U.S. producer prices increased more than expected in July, driven by the largest rise in service costs in over three years and a tariff-fueled jump in goods prices. The stronger-than-forecast data raises questions about the Federal Reserve’s willingness to cut interest rates in September.

The Producer Price Index (PPI) for final demand climbed 0.9% month-on-month in July, after being unchanged in June. On a yearly basis, PPI rose 3.3%, up from 2.4% in June — the biggest annual gain since February. Economists had expected a 0.2% monthly rise and a 2.5% annual increase.

Services Costs Surge
The index for final demand services jumped 1.1% in July, the sharpest monthly gain since 2021. Much of the increase came from higher costs in machinery and equipment wholesaling, as well as portfolio management, securities brokerage, traveler accommodation, and freight transportation.

Goods Prices Climb on Tariff Impact
Final demand goods rose 0.7%, the largest increase since January, with about a quarter of the gain linked to higher fresh and dry vegetable prices. Gasoline prices declined, but electronics, sporting goods, and other tariff-exposed categories saw notable price increases.

Excluding food and fuel, core PPI rose 0.4% after a 0.9% gain in June. Passenger car prices slowed to a 0.1% rise, while home electronic equipment surged 5% month-over-month and sporting goods rose 1.2%.

Market Reaction and Fed Implications
Kathy Jones, Chief Fixed Income Strategist at Charles Schwab, called the data “hot,” noting that Treasury yields rose as the Fed will need to weigh the stronger inflation against signs of a softening labor market.

A weak July jobs report and muted consumer price data earlier this week had fueled expectations for a September rate cut — the first since the Fed paused its easing cycle last December.
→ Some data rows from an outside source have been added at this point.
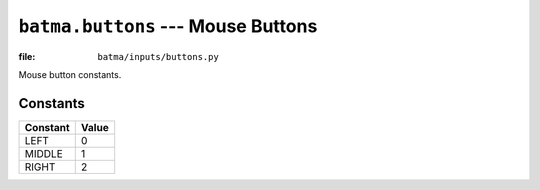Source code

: ``batma.buttons`` --- Mouse Buttons
===================================

.. module:: batma.buttons
   :synopsis: Mouse button constants.

:file: ``batma/inputs/buttons.py``

Mouse button constants.

Constants
---------

======== =====
Constant Value
======== =====
LEFT         0 
MIDDLE       1
RIGHT        2
======== =====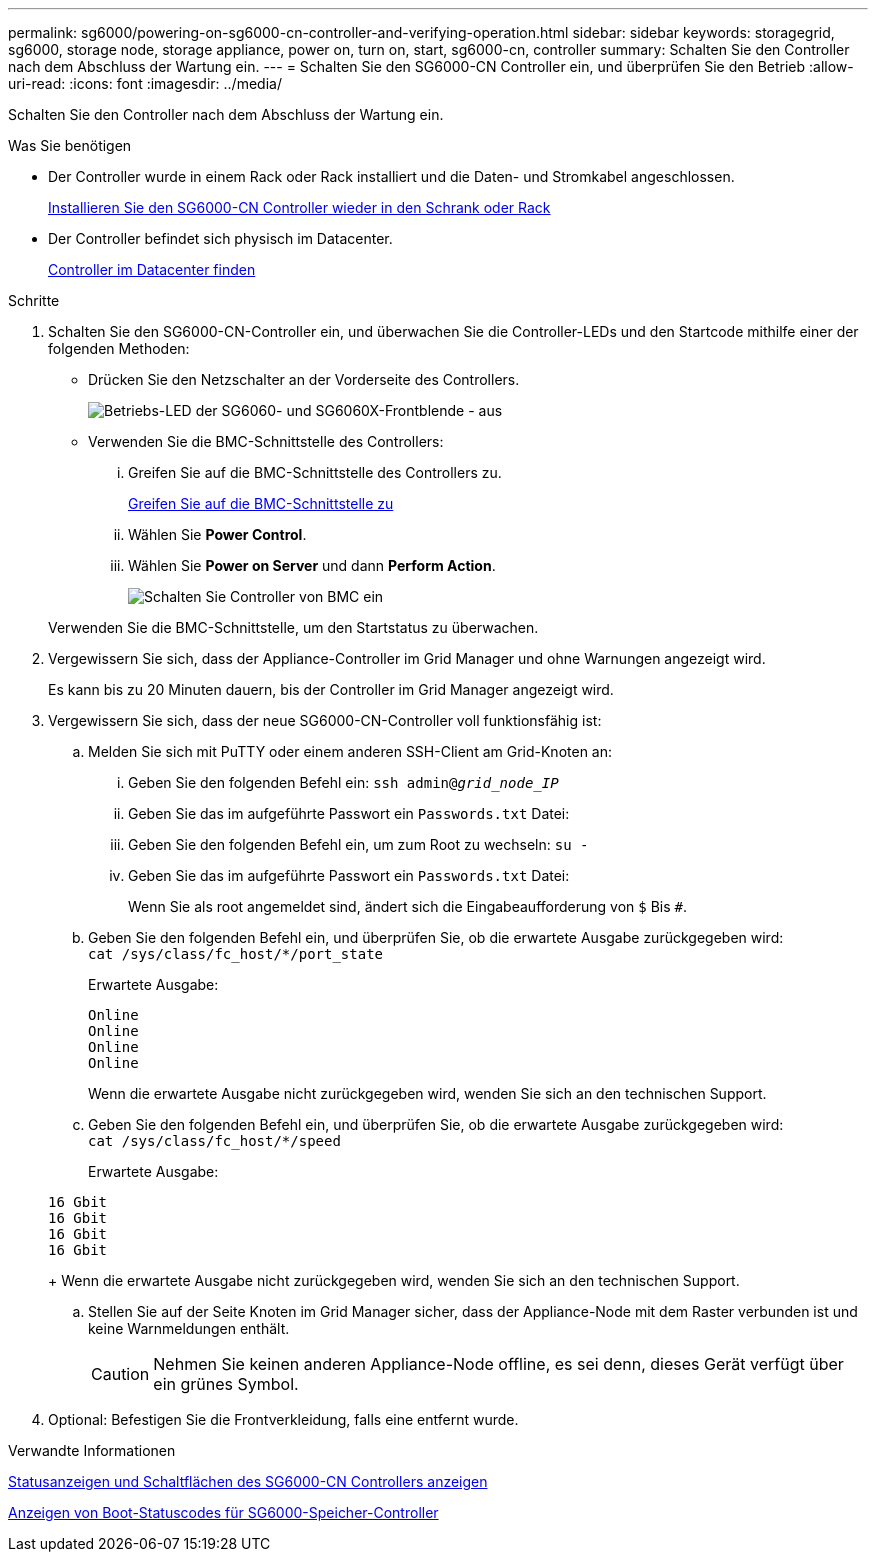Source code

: ---
permalink: sg6000/powering-on-sg6000-cn-controller-and-verifying-operation.html 
sidebar: sidebar 
keywords: storagegrid, sg6000, storage node, storage appliance, power on, turn on, start, sg6000-cn, controller 
summary: Schalten Sie den Controller nach dem Abschluss der Wartung ein. 
---
= Schalten Sie den SG6000-CN Controller ein, und überprüfen Sie den Betrieb
:allow-uri-read: 
:icons: font
:imagesdir: ../media/


[role="lead"]
Schalten Sie den Controller nach dem Abschluss der Wartung ein.

.Was Sie benötigen
* Der Controller wurde in einem Rack oder Rack installiert und die Daten- und Stromkabel angeschlossen.
+
xref:reinstalling-sg6000-cn-controller-into-cabinet-or-rack.adoc[Installieren Sie den SG6000-CN Controller wieder in den Schrank oder Rack]

* Der Controller befindet sich physisch im Datacenter.
+
xref:locating-controller-in-data-center.adoc[Controller im Datacenter finden]



.Schritte
. Schalten Sie den SG6000-CN-Controller ein, und überwachen Sie die Controller-LEDs und den Startcode mithilfe einer der folgenden Methoden:
+
** Drücken Sie den Netzschalter an der Vorderseite des Controllers.
+
image::../media/sg6060_front_panel_power_led_off.jpg[Betriebs-LED der SG6060- und SG6060X-Frontblende - aus]

** Verwenden Sie die BMC-Schnittstelle des Controllers:
+
... Greifen Sie auf die BMC-Schnittstelle des Controllers zu.
+
xref:accessing-bmc-interface-sg6000.adoc[Greifen Sie auf die BMC-Schnittstelle zu]

... Wählen Sie *Power Control*.
... Wählen Sie *Power on Server* und dann *Perform Action*.
+
image::../media/sg6060_power_on_from_bmc.png[Schalten Sie Controller von BMC ein]

+
Verwenden Sie die BMC-Schnittstelle, um den Startstatus zu überwachen.





. Vergewissern Sie sich, dass der Appliance-Controller im Grid Manager und ohne Warnungen angezeigt wird.
+
Es kann bis zu 20 Minuten dauern, bis der Controller im Grid Manager angezeigt wird.

. Vergewissern Sie sich, dass der neue SG6000-CN-Controller voll funktionsfähig ist:
+
.. Melden Sie sich mit PuTTY oder einem anderen SSH-Client am Grid-Knoten an:
+
... Geben Sie den folgenden Befehl ein: `ssh admin@_grid_node_IP_`
... Geben Sie das im aufgeführte Passwort ein `Passwords.txt` Datei:
... Geben Sie den folgenden Befehl ein, um zum Root zu wechseln: `su -`
... Geben Sie das im aufgeführte Passwort ein `Passwords.txt` Datei:
+
Wenn Sie als root angemeldet sind, ändert sich die Eingabeaufforderung von `$` Bis `#`.



.. Geben Sie den folgenden Befehl ein, und überprüfen Sie, ob die erwartete Ausgabe zurückgegeben wird: +
`cat /sys/class/fc_host/*/port_state`
+
Erwartete Ausgabe:

+
[listing]
----
Online
Online
Online
Online
----
+
Wenn die erwartete Ausgabe nicht zurückgegeben wird, wenden Sie sich an den technischen Support.

.. Geben Sie den folgenden Befehl ein, und überprüfen Sie, ob die erwartete Ausgabe zurückgegeben wird: +
`cat /sys/class/fc_host/*/speed`
+
Erwartete Ausgabe:

+
[listing]
----
16 Gbit
16 Gbit
16 Gbit
16 Gbit
----
+
Wenn die erwartete Ausgabe nicht zurückgegeben wird, wenden Sie sich an den technischen Support.

.. Stellen Sie auf der Seite Knoten im Grid Manager sicher, dass der Appliance-Node mit dem Raster verbunden ist und keine Warnmeldungen enthält.
+

CAUTION: Nehmen Sie keinen anderen Appliance-Node offline, es sei denn, dieses Gerät verfügt über ein grünes Symbol.



. Optional: Befestigen Sie die Frontverkleidung, falls eine entfernt wurde.


.Verwandte Informationen
xref:viewing-status-indicators-and-buttons-on-sg6000-cn-controller.adoc[Statusanzeigen und Schaltflächen des SG6000-CN Controllers anzeigen]

xref:viewing-boot-up-status-codes-for-sg6000-storage-controllers.adoc[Anzeigen von Boot-Statuscodes für SG6000-Speicher-Controller]
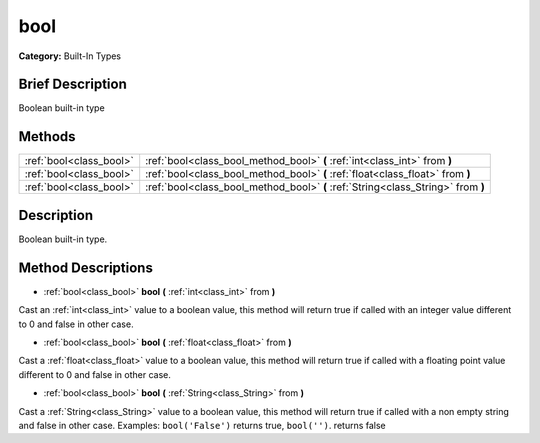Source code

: .. Generated automatically by doc/tools/makerst.py in Godot's source tree.
.. DO NOT EDIT THIS FILE, but the bool.xml source instead.
.. The source is found in doc/classes or modules/<name>/doc_classes.

.. _class_bool:

bool
====

**Category:** Built-In Types

Brief Description
-----------------

Boolean built-in type

Methods
-------

+-------------------------+----------------------------------------------------------------------------------+
| :ref:`bool<class_bool>` | :ref:`bool<class_bool_method_bool>` **(** :ref:`int<class_int>` from **)**       |
+-------------------------+----------------------------------------------------------------------------------+
| :ref:`bool<class_bool>` | :ref:`bool<class_bool_method_bool>` **(** :ref:`float<class_float>` from **)**   |
+-------------------------+----------------------------------------------------------------------------------+
| :ref:`bool<class_bool>` | :ref:`bool<class_bool_method_bool>` **(** :ref:`String<class_String>` from **)** |
+-------------------------+----------------------------------------------------------------------------------+

Description
-----------

Boolean built-in type.

Method Descriptions
-------------------

.. _class_bool_method_bool:

- :ref:`bool<class_bool>` **bool** **(** :ref:`int<class_int>` from **)**

Cast an :ref:`int<class_int>` value to a boolean value, this method will return true if called with an integer value different to 0 and false in other case.

- :ref:`bool<class_bool>` **bool** **(** :ref:`float<class_float>` from **)**

Cast a :ref:`float<class_float>` value to a boolean value, this method will return true if called with a floating point value different to 0 and false in other case.

- :ref:`bool<class_bool>` **bool** **(** :ref:`String<class_String>` from **)**

Cast a :ref:`String<class_String>` value to a boolean value, this method will return true if called with a non empty string and false in other case. Examples: ``bool('False')`` returns true, ``bool('')``. returns false

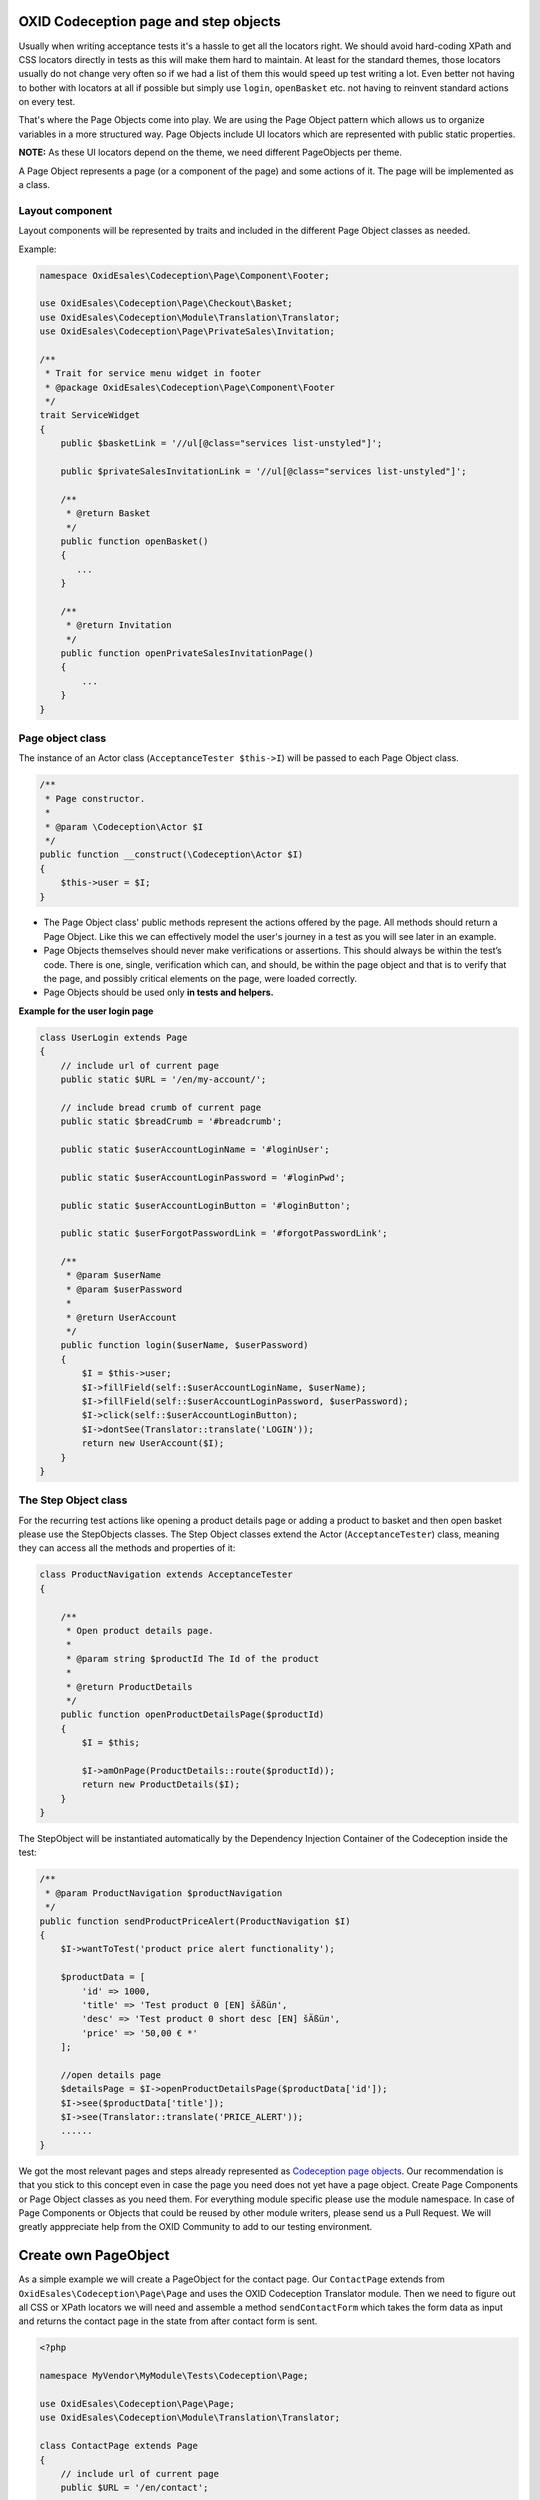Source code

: .. _codeception-page_objects:

OXID Codeception page and step objects
======================================

Usually when writing acceptance tests it's a hassle to get all the locators right. We should avoid
hard-coding XPath and CSS locators directly in tests as this will make them hard to maintain.
At least for the standard themes, those locators usually do not change very often so if we had a list of them this
would speed up test writing a lot. Even better not having to bother with locators at all if possible but
simply use ``login``, ``openBasket`` etc. not having to reinvent standard actions on every test.

That's where the Page Objects come into play. We are using the Page Object pattern which allows us
to organize variables in a more structured way. Page Objects include UI locators which are represented
with public static properties.

**NOTE:** As these UI locators depend on the theme, we need different PageObjects per theme.

A Page Object represents a page (or a component of the page) and some actions of it. The page will be implemented as
a class.


Layout component
----------------

Layout components will be represented by traits and included in the different Page Object classes as needed.

Example:

.. code:: php

    namespace OxidEsales\Codeception\Page\Component\Footer;

    use OxidEsales\Codeception\Page\Checkout\Basket;
    use OxidEsales\Codeception\Module\Translation\Translator;
    use OxidEsales\Codeception\Page\PrivateSales\Invitation;

    /**
     * Trait for service menu widget in footer
     * @package OxidEsales\Codeception\Page\Component\Footer
     */
    trait ServiceWidget
    {
        public $basketLink = '//ul[@class="services list-unstyled"]';

        public $privateSalesInvitationLink = '//ul[@class="services list-unstyled"]';

        /**
         * @return Basket
         */
        public function openBasket()
        {
           ...
        }

        /**
         * @return Invitation
         */
        public function openPrivateSalesInvitationPage()
        {
            ...
        }
    }


Page object class
-----------------

The instance of an Actor class (``AcceptanceTester $this->I``) will be passed to each Page Object class.

.. code:: php

    /**
     * Page constructor.
     *
     * @param \Codeception\Actor $I
     */
    public function __construct(\Codeception\Actor $I)
    {
        $this->user = $I;
    }


* The Page Object class' public methods represent the actions offered by the page. All methods should return a
  Page Object. Like this we can effectively model the user's journey in a test as you will see later in an example.

* Page Objects themselves should never make verifications or assertions. This should always be within the test’s code.
  There is one, single, verification which can, and should, be within the page object and that is to verify that
  the page, and possibly critical elements on the page, were loaded correctly.

* Page Objects should be used only **in tests and helpers.**


**Example for the user login page**

.. code:: php

    class UserLogin extends Page
    {
        // include url of current page
        public static $URL = '/en/my-account/';

        // include bread crumb of current page
        public static $breadCrumb = '#breadcrumb';

        public static $userAccountLoginName = '#loginUser';

        public static $userAccountLoginPassword = '#loginPwd';

        public static $userAccountLoginButton = '#loginButton';

        public static $userForgotPasswordLink = '#forgotPasswordLink';

        /**
         * @param $userName
         * @param $userPassword
         *
         * @return UserAccount
         */
        public function login($userName, $userPassword)
        {
            $I = $this->user;
            $I->fillField(self::$userAccountLoginName, $userName);
            $I->fillField(self::$userAccountLoginPassword, $userPassword);
            $I->click(self::$userAccountLoginButton);
            $I->dontSee(Translator::translate('LOGIN'));
            return new UserAccount($I);
        }
    }


The Step Object class
---------------------

For the recurring test actions like opening a product details page or adding a product to basket and then open basket
please use the StepObjects classes.
The Step Object classes extend the Actor (``AcceptanceTester``) class, meaning they can access all the methods
and properties of it:

.. code:: php

    class ProductNavigation extends AcceptanceTester
    {

        /**
         * Open product details page.
         *
         * @param string $productId The Id of the product
         *
         * @return ProductDetails
         */
        public function openProductDetailsPage($productId)
        {
            $I = $this;

            $I->amOnPage(ProductDetails::route($productId));
            return new ProductDetails($I);
        }
    }

The StepObject will be instantiated automatically by the Dependency Injection Container of the Codeception inside the
test:

.. code:: php

    /**
     * @param ProductNavigation $productNavigation
     */
    public function sendProductPriceAlert(ProductNavigation $I)
    {
        $I->wantToTest('product price alert functionality');

        $productData = [
            'id' => 1000,
            'title' => 'Test product 0 [EN] šÄßüл',
            'desc' => 'Test product 0 short desc [EN] šÄßüл',
            'price' => '50,00 € *'
        ];

        //open details page
        $detailsPage = $I->openProductDetailsPage($productData['id']);
        $I->see($productData['title']);
        $I->see(Translator::translate('PRICE_ALERT'));
        ......
    }


We got the most relevant pages and steps already represented as `Codeception page objects <https://github.com/OXID-eSales/codeception-page-objects/>`__.
Our recommendation is that you stick to this concept even in case the page you need does not yet have a
page object. Create Page Components or Page Object classes as you need them. For everything module specific please use the module namespace.
In case of Page Components or Objects that could be reused by other module writers, please send us a Pull Request.
We will greatly apppreciate help from the OXID Community
to add to our testing environment.

.. _codeception-write_own_page_objects:

Create own PageObject
=====================

As a simple example we will create a PageObject for the contact page. Our ``ContactPage`` extends from
``OxidEsales\Codeception\Page\Page`` and uses the OXID Codeception Translator module. Then we need to figure out all
CSS or XPath locators we will need and assemble a method ``sendContactForm`` which takes the form data as input
and returns the contact page in the state from after contact form is sent.

.. code:: php

    <?php

    namespace MyVendor\MyModule\Tests\Codeception\Page;

    use OxidEsales\Codeception\Page\Page;
    use OxidEsales\Codeception\Module\Translation\Translator;

    class ContactPage extends Page
    {
        // include url of current page
        public $URL = '/en/contact';

        public $userFirstName = 'editval[oxuser__oxfname]';

        public $userLastName = 'editval[oxuser__oxlname]';

        public $userEmail = 'editval[oxuser__oxusername]';

        public $messageSubject= 'c_subject';

        public $messageBody= 'c_message';

        /**
         * @param string $userFirstName
         * @param string $userLastName
         * @param string $userEmail
         * @param string $subject
         * @param string $body
         *
         * @return $this
         */
        public function sendContactForm($userFirstName, $userLastName, $userEmail, $subject, $body)
        {
            $I = $this->user;

            $this->selectSalutation();
            $I->fillField($this->userFirstName, $userFirstName);
            $I->fillField($this->userLastName, $userLastName);
            $I->fillField($this->userEmail, $userEmail);
            $I->fillField($this->messageSubject, $subject);
            $I->fillField($this->messageBody, $body);
            $I->click("//button[contains(., '" . Translator::translate('SEND') . "')]");
            $I->waitForPageLoad();

            return $this;
        }

        /**
         * Select salutation.
         */
        private function selectSalutation()
        {
            $locator = "//button[@title='" . Translator::translate('DD_CONTACT_SELECT_SALUTATION') . "']";

            $I = $this->user;
            $I->seeElement($locator);
            $I->click($locator);
            $I->click("//li[@data-original-index='1']");
        }
    }


Here we use this Contact PageObject in a test. Contact form is sent and test asserts, that we see the correct thank you message.

.. code:: php

     public function sendContactFormSuccess(AcceptanceTester $I)
        {
            $I->wantToTest('sending a contact message');

            $contactPage = new \MyVendor\MyModule\Tests\Codeception\Page\ContactPage($I);
            $I->amOnPage($contactPage->URL);
            $contactPage->sendContactForm('Max', 'Muster',  'user@oxid-esales.com', 'subject', 'body');

            $I->see(\OxidEsales\Codeception\Module\Translation\Translator::translate('DD_CONTACT_THANKYOU1'));
        }
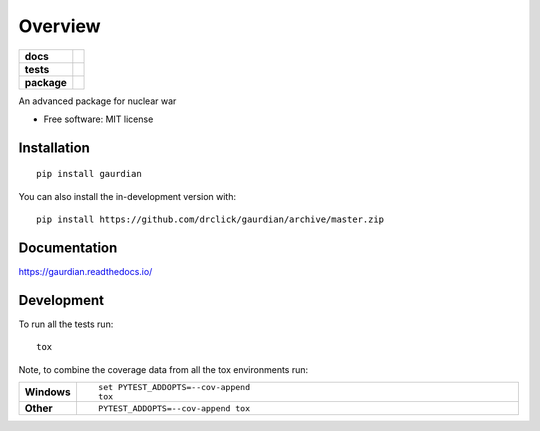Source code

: ========
Overview
========

.. start-badges

.. list-table::
    :stub-columns: 1

    * - docs
      - |docs|
    * - tests
      - | |travis|
        | |coveralls| |codecov|
        | |scrutinizer| |codacy|
    * - package
      - | |version| |wheel| |supported-versions| |supported-implementations|
        | |commits-since|
.. |docs| image:: https://readthedocs.org/projects/gaurdian/badge/?style=flat
    :target: https://readthedocs.org/projects/gaurdian
    :alt: Documentation Status

.. |travis| image:: https://api.travis-ci.com/drclick/gaurdian.svg?branch=master
    :alt: Travis-CI Build Status
    :target: https://travis-ci.com/github/drclick/gaurdian

.. |coveralls| image:: https://coveralls.io/repos/drclick/gaurdian/badge.svg?branch=master&service=github
    :alt: Coverage Status
    :target: https://coveralls.io/r/drclick/gaurdian

.. |codecov| image:: https://codecov.io/gh/drclick/gaurdian/branch/master/graphs/badge.svg?branch=master
    :alt: Coverage Status
    :target: https://codecov.io/github/drclick/gaurdian

.. |codacy| image:: https://img.shields.io/codacy/grade/[Get ID from https://app.codacy.com/app/drclick/gaurdian/settings].svg
    :target: https://www.codacy.com/app/drclick/gaurdian
    :alt: Codacy Code Quality Status

.. |version| image:: https://img.shields.io/pypi/v/gaurdian.svg
    :alt: PyPI Package latest release
    :target: https://pypi.org/project/gaurdian

.. |wheel| image:: https://img.shields.io/pypi/wheel/gaurdian.svg
    :alt: PyPI Wheel
    :target: https://pypi.org/project/gaurdian

.. |supported-versions| image:: https://img.shields.io/pypi/pyversions/gaurdian.svg
    :alt: Supported versions
    :target: https://pypi.org/project/gaurdian

.. |supported-implementations| image:: https://img.shields.io/pypi/implementation/gaurdian.svg
    :alt: Supported implementations
    :target: https://pypi.org/project/gaurdian

.. |commits-since| image:: https://img.shields.io/github/commits-since/drclick/gaurdian/v0.0.0.svg
    :alt: Commits since latest release
    :target: https://github.com/drclick/gaurdian/compare/v0.0.0...master


.. |scrutinizer| image:: https://img.shields.io/scrutinizer/quality/g/drclick/gaurdian/master.svg
    :alt: Scrutinizer Status
    :target: https://scrutinizer-ci.com/g/drclick/gaurdian/


.. end-badges

An advanced package for nuclear war

* Free software: MIT license

Installation
============

::

    pip install gaurdian

You can also install the in-development version with::

    pip install https://github.com/drclick/gaurdian/archive/master.zip


Documentation
=============


https://gaurdian.readthedocs.io/


Development
===========

To run all the tests run::

    tox

Note, to combine the coverage data from all the tox environments run:

.. list-table::
    :widths: 10 90
    :stub-columns: 1

    - - Windows
      - ::

            set PYTEST_ADDOPTS=--cov-append
            tox

    - - Other
      - ::

            PYTEST_ADDOPTS=--cov-append tox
Markets are pricing in a 25-basis-point cut, while Treasury Secretary Scott Bessent has called for a deeper half-point reduction.

Capital Economics estimates that July’s CPI and PPI data push the core personal consumption expenditures (PCE) deflator up 0.32% month-on-month, with the three-month annualized rate rising to 3.2% from 2.7%. Stephen Brown, Deputy Chief North America Economist at Capital Economics, noted that while part of July’s jump was a one-off in portfolio management, the more worrying sign is that “services prices might be accelerating.”